Hacker News new | past | comments | ask | show | jobs | submit login
Show HN: Bolt: A research language with finer-grained concurrency than Rust (github.com/mukul-rathi)
103 points by mrathi12 on May 10, 2020 | hide | past | favorite | 24 comments

So the features that the dissertation claims Rust doesn’t have are:

- Single-threaded mutable aliasing

Actually, Rust supports this in the form of the `Cell` type. It’s admittedly not very ergonomic, though. Also, Bolt runs on the JVM and thus has a garbage collector. This pattern is more powerful in a garbage-collected environment, because merely reading a pointer is enough to guarantee it won’t be collected.
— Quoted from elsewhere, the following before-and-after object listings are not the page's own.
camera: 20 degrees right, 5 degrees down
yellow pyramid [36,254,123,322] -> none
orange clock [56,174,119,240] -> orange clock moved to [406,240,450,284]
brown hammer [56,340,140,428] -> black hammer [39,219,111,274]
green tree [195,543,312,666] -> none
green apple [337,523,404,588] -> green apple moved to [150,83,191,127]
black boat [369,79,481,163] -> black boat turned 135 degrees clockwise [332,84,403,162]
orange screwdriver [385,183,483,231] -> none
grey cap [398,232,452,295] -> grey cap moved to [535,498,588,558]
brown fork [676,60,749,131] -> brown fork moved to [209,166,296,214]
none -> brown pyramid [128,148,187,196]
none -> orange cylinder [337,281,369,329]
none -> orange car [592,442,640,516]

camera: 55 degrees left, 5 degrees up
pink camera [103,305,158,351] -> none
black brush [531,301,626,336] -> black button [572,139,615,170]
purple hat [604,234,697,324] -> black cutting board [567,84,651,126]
Suppose you (1) read a mutable field of type string, (2) call some other code that might write a different string to that field, then (3) access the string you originally read. With garbage collection, this is safe; without it, your string might have been freed by the time you access it. You can also make this safe with reference counting – most interpreted languages do this, Swift does it with class fields, and there are libraries to do it in Rust – but fiddling with reference counts every time you access an object is fairly slow.

> Concurrently mutate disjoint parts of object

Out of the box, Rust lets you take mutable references to disjoint parts of an object and send them to different places, including different threads. Bolt also apparently lets you pass these around as linear capabilities; translated to Rust terms, it’s like if you could take a Box<(Foo, Bar)> and split it into a Box<Foo> and Box<Bar>. Rust doesn’t support this out of the box, but you can get something equivalent with the owning_ref crate (again, a bit less ergonomic, but still safe).

> Concurrently mutate object, locking overlapping state

You can easily do this in Rust with Arc<Mutex<Foo>>. Bolt apparently inserts mutexes automagically where needed, but other than that I don’t see any ergonomic difference. Most Rust programmers would probably not appreciate mutexes being inserted automatically; locking is expensive and creates the possibility of deadlocks, so for both a performance and correctness standpoint you want to understand where mutexes are being used.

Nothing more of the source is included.